Diese unterschiedlichen Argumentationsweisen hat in der Tagung von Professor Markus Moling betrachtet und diskutiert. Ein besonderer Schwerpunkt lag dabei auf der These, dass die Natur schön sei.

>> Interview mit Prof. Ulrike Tappeiner zur Bedeutung der Biodiversität <<

Wasser

Wasser ist eine wesentliche Lebensgrundlage und gleichzeitig eine wichtige Ressource in der Energieerzeugung aber auch in der Freizeitgestaltung. Die zunehmende Wasserknappheit der letzten Monate führt uns radikal vor Augen, dass diese natürliche Ressource nicht grenzenlos zur Verfügung steht. Im Verbrauch von Wasser drängen sich mehr und mehr ethische Fragestellungen auf. Wie sollen wir im Blick auf die Erderwärmung mit der Ressource Wasser umgehen?

Wir sind gefordert, darüber nachzudenken, zu welchen Zwecken wir Wasser verbrauchen und was die Solidarität mit jenen von uns fordern wird, die unter Wasserknappheit leiden. In der Nutzung des Wassers gilt es grundlegende, d.h. für das Überleben notwendige, so genannte basale Interessen von nicht basalen Interessen zu unterscheiden. Drohen tatsächlich immer mehr niederschlagsarme Jahre stellt sich verstärkt die Frage, wie und wo wir Wasser zu Freizeitzwecken einsetzen.
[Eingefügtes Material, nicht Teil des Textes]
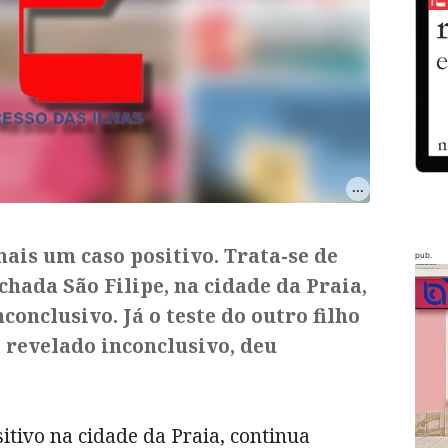
mais um caso positivo. Trata-se de
pub.
chada São Filipe, na cidade da Praia,
conclusivo. Já o teste do outro filho
 revelado inconclusivo, deu
itivo na cidade da Praia, continua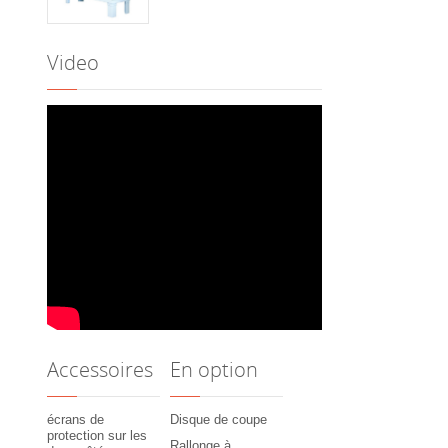
Video
Accessoires
En option
écrans de
Disque de coupe
protection sur les
Rallonge à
Diese Fragestellung trifft ein Herzstück der alpinen Wirtschaft, nämlich den Wintersport, der vielerorts nur mehr durch das Zuführen von Kunstschnee und damit von großen Wassermengen durchgeführt werden kann. Sie betrifft aber auch die Landwirtschaft und den Tourismus allgemein.
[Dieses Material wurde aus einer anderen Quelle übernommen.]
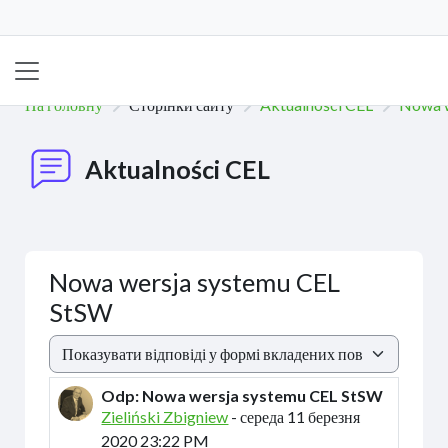
Перейти до головного вмісту
Бокова панель
На головну
Сторінки сайту
Aktualności CEL
Nowa w
Aktualności CEL
Nowa wersja systemu CEL
StSW
Тип показу
Odp: Nowa wersja systemu CEL StSW
Кількість відповідей: 0
Zieliński Zbigniew
-
середа 11 березня
2020 23:22 PM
Der sorgsamere Umgang mit der Ressource Wasser im Zeichen der Nachhaltigkeit kann als Aufruf zur Selbstbeschränkung unserer Gesellschaft gewertet werden. Selbstbeschränkung aber ist wiederum ein spirituelles Prinzip, das nicht nur von technischen Möglichkeiten und Fähigkeiten abhängt, sondern vor allem auch von einer geistigen Grundhaltung der Menschen. Dazu kann eine christliche Ethik und eine spirituell geprägte Sicht auf die Wirklichkeit wesentlich mithelfen.